Rape has been expanded. Up until this Bill, rape was confined to the physical penetration by a man to a woman.
Today, “penetration means any intrusion, however slight and for however short a period, of any part of a person’s body or of any object into the vagina or anus of another person, and any contact, however slight and for however short a period between the mouth of one person and the genitals or anus of another, including but not limited to sexual intercourse” and the gamut of sexual activities.
The penalty for rape is life imprisonment; for sexual assault, on summary conviction, five years and ten years on indictment. But what seems to be prevalent in Guyana is child sex.
Four years ago, Guyana had cause to modify the age of consent. It was at one time 13, based on certain practices in keeping with religious traditions.
The age of consent in now 16 but the courts are replete with instances of men having sex with girls, some as young as 12. On conviction the penalty is life imprisonment. We have had cases in the past of the court imposing sentences that lawyers found too harsh. These lawyers often appealed on the grounds of severity of sentence. Such options have been limited.
But we must examine this fascination with child sex. There are those adults who swear that having sex with young people actually enhances their lives.
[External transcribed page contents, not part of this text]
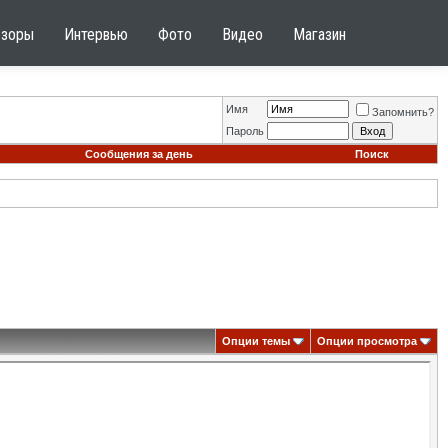
бзоры
Интервью
Фото
Видео
Магазин
Имя
Запомнить?
Пароль
Сообщения за день
Поиск
Опции темы
Опции просмотра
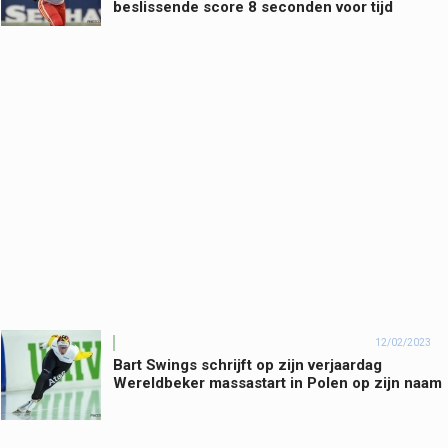
beslissende score 8 seconden voor tijd
12/02/2023
Bart Swings schrijft op zijn verjaardag
Wereldbeker massastart in Polen op zijn naam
Some believe that the act makes them look younger and keeps their bodies in shape. We have actually heard people saying that the older person draws the youth of the young person.
This, then, must be the cause of older men going after young and younger children. The damage to the young children is never considered by these people. They are the predators who never stop. They are the people who insist that they need the children because in them rests cures for various ailments.
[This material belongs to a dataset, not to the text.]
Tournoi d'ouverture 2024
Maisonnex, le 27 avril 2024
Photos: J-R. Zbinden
We have heard the ridiculous claims of young virgins curing some deadly ailments; we have heard claims for at least one man who must be sick to the core that a four-year-old invited him to molest her. He has not yet been charged although there is overwhelming evidence.
The Bill also reverses the old situation where women were incapable of rape. Some years back, four women abducted another and had their way with her in a house. The law as it stood prevented the authorities from charging the four with rape which was defined as the penetration of a vagina by a man.
The new law is draconian by any measure. It states that the slightest contact between genitals or any part of a body with the genital or anus of another could constitute penetration for the purpose of rape. And defence can in no way be that the person enjoyed the act.